Endocarditis occurs when germs enter your bloodstream, travel to your heart, and attach to abnormal heart valves or damaged heart tissue. Certain types of bacteria cause most cases, but fungi or other microorganisms also may be responsible.

Usually, your immune system destroys harmful bacteria that make it into your bloodstream. Even if bacteria reach your heart, they may pass through without causing an infection. However, bacteria that live in your mouth, throat or other parts of your body, such as your skin or your gut, can sometimes cause serious infections like endocarditis under the right circumstances.

According to the Mayo Clinic, if your heart is healthy, you could be less likely to develop endocarditis, although it is still possible. The germs that cause infection tend to stick to and multiply on damaged or surgically implanted heart valves, or on endocardium that has a rough surface.

People at highest risk of endocarditis are those who have artificial heart valves, congenital heart defects, a history of rheumatic fever or intravenous drug use.
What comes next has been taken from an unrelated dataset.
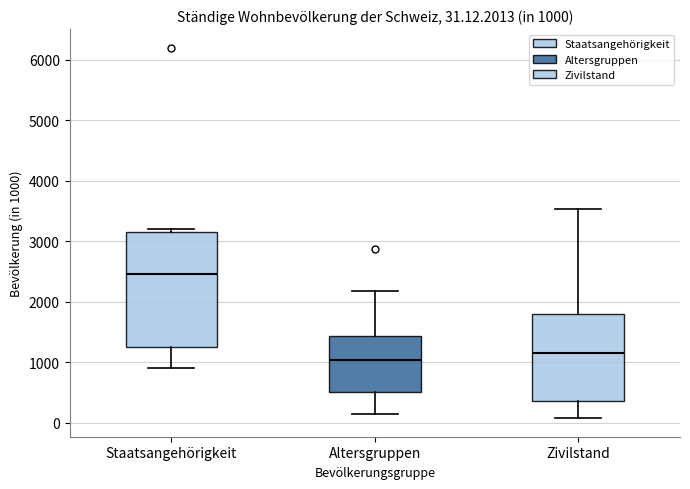

Which box is the tallest, from its lower edge to its upper edge?

Staatsangehörigkeit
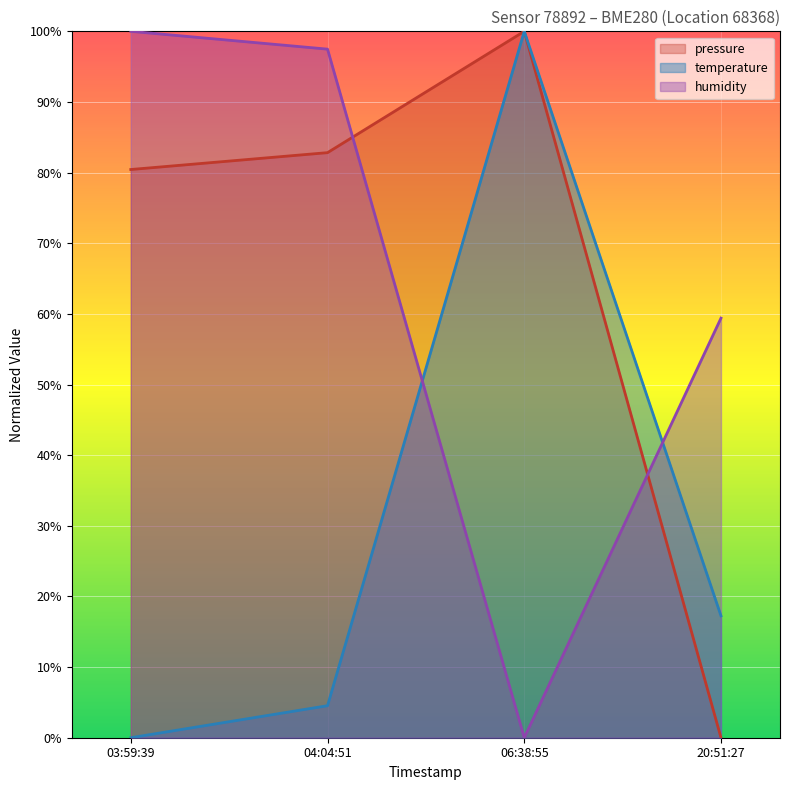

What is the sum of all pressure values?

263.3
If left untreated, endocarditis can damage your heart and cause life threatening complications including, heart failure, stroke, seizure, paralysis, Pulmonary embolism, kidney damage and enlarged spleen.

In this case the British man had to have major surgery to fix two of his heart valves.
         

The bottom line, dental health is not just about appearance. Oral health has been linked with the health of internal organs.
         

Endocarditis Prevention.

You can help prevent endocarditis in several ways, including, brush and floss your teeth and gums often, and have regular dental checkups. Avoid procedures that may lead to skin infections, such as body piercings or tattoo.

Endocarditis can be difficult to diagnose because symptoms can vary from person to person.

See your doctor immediately if you develop a fever that won't go away, unexplained fatigue, any type of skin infection, or open cuts or sores that don't heal properly. Many cases of endocarditis are successfully treated with antibiotics. Sometimes, surgery may be required to fix damaged heart valves and clean up any remaining signs of the infection

Reportedly, this man did show signs of an infection and regrets waiting to see a dentist. His story is a tale of caution for everyone.